The Corporations Amendment (Phoenixing and Other Measures) Bill 2012 (the Phoenixing Bill) passed the Senate last week, on 9 May 2012. It is currently awaiting Royal Assent. For a more detailed discussion of the Phoenixing Bill as well as the Similar Names Bill, see my earlier post here .
In essence, the key amendments to the Corporations Act 2001 (Cth) introduced by the Phoenixing Bill are twofold –
1. Conferring upon ASIC administrative power to wind up abandoned companies. This power will be triggered when –
- it appears to ASIC that the company is no longer carrying on its business, based upon certain failures to lodge documents with ASIC (s 489F(1));
- the company has not paid its annual review fee within 12 months of the due date (s 489F(2));
- the company’s registration was reinstated by ASIC under s 601AH(1) (s 489F(3));
- ASIC is of the view that the company is no longer carrying on business, and has provided notice of its intention to the directors and received no objection (s 489F(4)).
2. Allowing for publication of insolvency notices on a central, public, ASIC-operated website, rather than in the print media or the ASIC gazette. Note that this is intended to go live as soon as 1 July 2012. See my other post from earlier this evening (link) in relation to the new draft regulations just released in this regard.
In relation to ASIC’s new power under the amendments –
Note that if ASIC orders under s 489F that a company be wound up, the company is deemed to have passed a resolution that it be wound up voluntarily under s 491 of the Corporations Act 2001 (Cth).
The stated aim of the main thrust of the Phoenixing Bill (ASIC’s new power) is the protection of workers’ entitlements in the context of phoenix activity. ASIC’s new power should enable employees of abandoned companies to access payment of some of their unpaid entitlements under GEERS, where before they were unable to do so because the company had not been placed into liquidation.
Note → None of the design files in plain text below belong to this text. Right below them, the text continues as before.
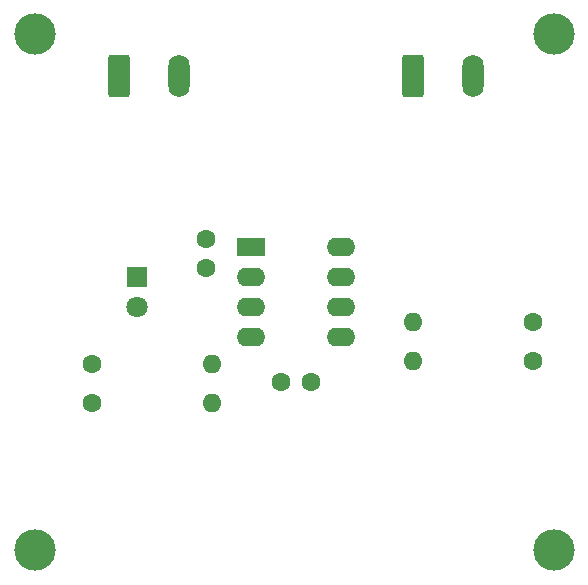
<source format=gtl>
G04 #@! TF.GenerationSoftware,KiCad,Pcbnew,8.0.6*
G04 #@! TF.CreationDate,2024-11-03T17:10:04-03:00*
G04 #@! TF.ProjectId,555-Oscilador-pisca-r01,3535352d-4f73-4636-996c-61646f722d70,rev?*
G04 #@! TF.SameCoordinates,Original*
G04 #@! TF.FileFunction,Copper,L1,Top*
G04 #@! TF.FilePolarity,Positive*
%FSLAX46Y46*%
G04 Gerber Fmt 4.6, Leading zero omitted, Abs format (unit mm)*
G04 Created by KiCad (PCBNEW 8.0.6) date 2024-11-03 17:10:04*
%MOMM*%
%LPD*%
G01*
G04 APERTURE LIST*
G04 Aperture macros list*
%AMRoundRect*
0 Rectangle with rounded corners*
0 $1 Rounding radius*
0 $2 $3 $4 $5 $6 $7 $8 $9 X,Y pos of 4 corners*
0 Add a 4 corners polygon primitive as box body*
4,1,4,$2,$3,$4,$5,$6,$7,$8,$9,$2,$3,0*
0 Add four circle primitives for the rounded corners*
1,1,$1+$1,$2,$3*
1,1,$1+$1,$4,$5*
1,1,$1+$1,$6,$7*
1,1,$1+$1,$8,$9*
0 Add four rect primitives between the rounded corners*
20,1,$1+$1,$2,$3,$4,$5,0*
20,1,$1+$1,$4,$5,$6,$7,0*
20,1,$1+$1,$6,$7,$8,$9,0*
20,1,$1+$1,$8,$9,$2,$3,0*%
G04 Aperture macros list end*
G04 #@! TA.AperFunction,ComponentPad*
%ADD10C,1.600000*%
G04 #@! TD*
G04 #@! TA.AperFunction,ComponentPad*
%ADD11O,1.600000X1.600000*%
G04 #@! TD*
G04 #@! TA.AperFunction,ComponentPad*
%ADD12RoundRect,0.250000X-0.650000X-1.550000X0.650000X-1.550000X0.650000X1.550000X-0.650000X1.550000X0*%
G04 #@! TD*
G04 #@! TA.AperFunction,ComponentPad*
%ADD13O,1.800000X3.600000*%
G04 #@! TD*
G04 #@! TA.AperFunction,ComponentPad*
%ADD14R,2.400000X1.600000*%
G04 #@! TD*
G04 #@! TA.AperFunction,ComponentPad*
%ADD15O,2.400000X1.600000*%
G04 #@! TD*
G04 #@! TA.AperFunction,ComponentPad*
%ADD16R,1.800000X1.800000*%
G04 #@! TD*
G04 #@! TA.AperFunction,ComponentPad*
%ADD17C,1.800000*%
G04 #@! TD*
G04 #@! TA.AperFunction,ViaPad*
%ADD18C,3.500000*%
G04 #@! TD*
G04 APERTURE END LIST*
D10*
X123698000Y-114808000D03*
D11*
X133858000Y-114808000D03*
D10*
X161036000Y-111252000D03*
D11*
X150876000Y-111252000D03*
D12*
X125984000Y-90424000D03*
D13*
X131064000Y-90424000D03*
D12*
X150876000Y-90424000D03*
D13*
X155956000Y-90424000D03*
D10*
X161036000Y-114554000D03*
D11*
X150876000Y-114554000D03*
D10*
X123698000Y-118110000D03*
D11*
X133858000Y-118110000D03*
D14*
X137160000Y-104902000D03*
D15*
X137160000Y-107442000D03*
X137160000Y-109982000D03*
X137160000Y-112522000D03*
X144780000Y-112522000D03*
X144780000Y-109982000D03*
X144780000Y-107442000D03*
X144780000Y-104902000D03*
D16*
X127508000Y-107442000D03*
D17*
X127508000Y-109982000D03*
D10*
X133350000Y-106680000D03*
X133350000Y-104180000D03*
X142240000Y-116332000D03*
X139740000Y-116332000D03*
D18*
X118872000Y-130556000D03*
X162814000Y-130556000D03*
X118872000Y-86868000D03*
X162814000Y-86868000D03*
M02*

</source>
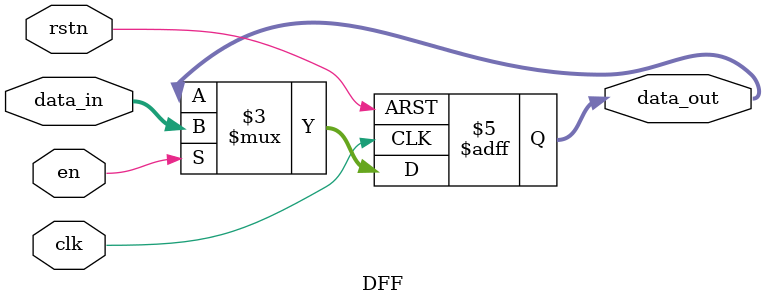
<source format=v>
`timescale 1ns/1ns
module DFF #(
   parameter DATA_WIDTH = 16 //data bit width
) (
   input clk,  
   input en, //enable
   input rstn, //active low reset 
   input [DATA_WIDTH - 1 : 0] data_in, //input data
   output reg [DATA_WIDTH - 1 : 0] data_out //output data
);  

always @(posedge clk or negedge rstn) begin
      if (!rstn)
         data_out <= {DATA_WIDTH{1'b0}}; // reset output to 0
      else if (en)
         data_out <= data_in; // write data to output if enabled and write enabled
   end


endmodule

</source>
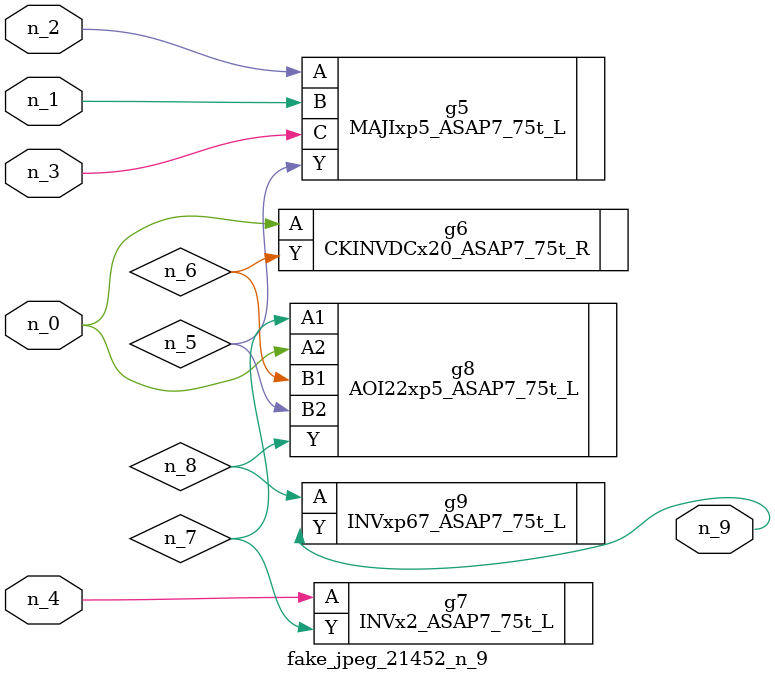
<source format=v>
module fake_jpeg_21452_n_9 (n_3, n_2, n_1, n_0, n_4, n_9);

input n_3;
input n_2;
input n_1;
input n_0;
input n_4;

output n_9;

wire n_8;
wire n_6;
wire n_5;
wire n_7;

MAJIxp5_ASAP7_75t_L g5 ( 
.A(n_2),
.B(n_1),
.C(n_3),
.Y(n_5)
);

CKINVDCx20_ASAP7_75t_R g6 ( 
.A(n_0),
.Y(n_6)
);

INVx2_ASAP7_75t_L g7 ( 
.A(n_4),
.Y(n_7)
);

AOI22xp5_ASAP7_75t_L g8 ( 
.A1(n_7),
.A2(n_0),
.B1(n_6),
.B2(n_5),
.Y(n_8)
);

INVxp67_ASAP7_75t_L g9 ( 
.A(n_8),
.Y(n_9)
);


endmodule
</source>
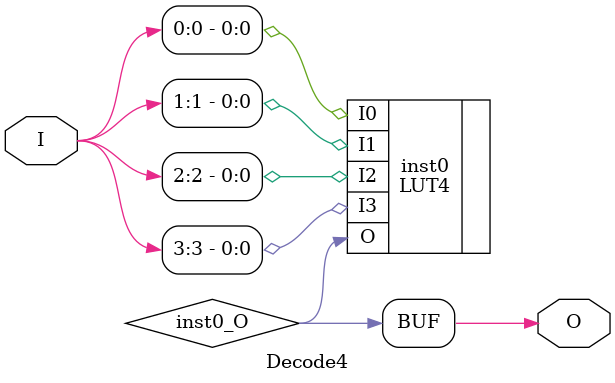
<source format=v>
module Decode4 (input [3:0] I, output  O);
wire  inst0_O;
LUT4 #(.INIT(16'h0001)) inst0 (.I0(I[0]), .I1(I[1]), .I2(I[2]), .I3(I[3]), .O(inst0_O));
assign O = inst0_O;
endmodule


</source>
Note that as part of its election commitments to workers package, the Government has indicated that it intends to replace GEERS, an administrative scheme, with a revised, but similar, legislative scheme.
An additional benefit of ASIC’s new power will be to enable a liquidator to investigate the affairs of an abandoned company, including suspected phoenix activity or other misconduct.
ASIC is expected to release draft guidance for public comment on how and when it will exercise this new power.
thanks for the newsflash. Do you know when the ‘similar names’bill will re-emerge? thanks Larissa
Larissa, good question. No we do not yet know. The Government has not yet announced when it intends to introduce the Bill to Parliament. Submissions closed for that Bill on 29 February 2012, and as yet have not been made public. (Some however are available online on the websites of those who submitted them, such as the submission of the Australian Institute of Company Directors and the Law Council of Australia.) I would speculate that the Government may be further amending the exposure draft in light of the fairly significant criticisms levelled at it. For instance the exposure draft of the Bill draws no distinction between failed companies, and those abandoned or placed into liquidation for the purpose of engaging in phoenix activity. It does not define “fraudulent phoenix activity” or require a dishonest intention on the part of directors to defraud or deceive creditors before it imposes personal liability. It effectively reverses the presumption of honesty or “innocence”, unless the contrary is proven. We will have to wait and see if and to what extent the submissions made have been taken on board and resulted in any changes to the exposure draft. Incidentally, I understand the Government has indicated that it expects to introduce the new DPN amendments Bill to Parliament before August (see my earlier post of 19 April 2012 on that draft Bill).